Cystic Fibrosis News Today Forums Forums Support Groups Adults​ ​With​ ​CF Unpopular Opinion: Do You Love or Hate the “I” Word?

  • Unpopular Opinion: Do You Love or Hate the “I” Word?

    Posted by bailey-anne-vincent on July 20, 2020 at 10:56 am

    Inspirational.

    This is a word that is used a lot in the chronic illness community. Some people hate it and don’t want to be “inspo porn” (for lack of a better term) for others, while some find the encouragement kind and well intended.

    I’ll admit that I’m a bit of both, and truly see both sides of the fence. I wrote about being called “brave” on my Instagram yesterday, and how I feel like I crave the approval of this word from those closest to ne (I truly want my doctors to be like: “Wow. You are so tough”), but also see how placating – and even ableist- it can feel for anyone born with a unique body. Basically… I’m a really confused hypocrite at all times.

    What do YOU think? How does the I word make you feel, and what do you wish others would say instead?

    tim-blowfield replied 3 years, 9 months ago 2 Members · 1 Reply
  • 1 Reply
  • tim-blowfield

    Member
    July 21, 2020 at 8:30 pm

    My pet hate is the constant reference to CF as a Chronic Illness.
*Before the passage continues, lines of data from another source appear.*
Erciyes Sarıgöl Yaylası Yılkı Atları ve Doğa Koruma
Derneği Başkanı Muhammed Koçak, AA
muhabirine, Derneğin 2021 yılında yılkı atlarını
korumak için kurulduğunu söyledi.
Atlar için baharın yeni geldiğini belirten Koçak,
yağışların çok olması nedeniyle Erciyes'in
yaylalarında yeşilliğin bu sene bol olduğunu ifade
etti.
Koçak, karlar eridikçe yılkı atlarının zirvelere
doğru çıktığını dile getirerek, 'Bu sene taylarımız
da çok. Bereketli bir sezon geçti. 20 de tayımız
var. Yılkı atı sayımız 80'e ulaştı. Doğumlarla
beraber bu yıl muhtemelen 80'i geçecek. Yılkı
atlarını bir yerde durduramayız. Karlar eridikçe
That provides the NDIS in Australia to refuse to fund persons with CF. It also causes people to think of CF as ‘just a lung disease’. CF is realy a DISABILITY – as much as is Downs,Fragile X, Haemophilia and so many more conditions that are accepted by the NDIS and like bodies. CF is a Genetically caused disability that does lead to chronic illness. The abnormality caused by the CFTR gene mutation is well recognised as causing salty sweat and thick mucous – the result of the faulty Chloride transport. Less well acknowledged is that that same faulty transport causes intracellular aberrations of electrolytes to balance the high Chloride retained within the cells. Basic chemistry of solutions is that anions and cations are balanced. So if Chloride is raised either other anions (mainly Bicarbonate) needs to be lower and/or Cations (Potassium (K), Sodium (Na) and Calcium (Ca)) need be higher. CF’ers are prone to hypokalaemia (low potassium) almost certainly the reaction to high intracellular K. Less well recognised is the effect of increased Ca on the Parathyroid Gland and bone metabolism. Osteoporosis is common in CF’ers. Many of these Electrolyte caused conditions may take decades to manifest (ie Parathyroid Adenomas) decades till recently most CF’ers unfortunately did not have. We may well see more of these in persons who have had lung transplants and inhaled gene therapy where only the lungs are targeted. Every cell in the body is affected, though some more than others. Fortunately oral corrector drugs, such as Trikafka, are likely to correct the abnormality in every cell – not just the lungs.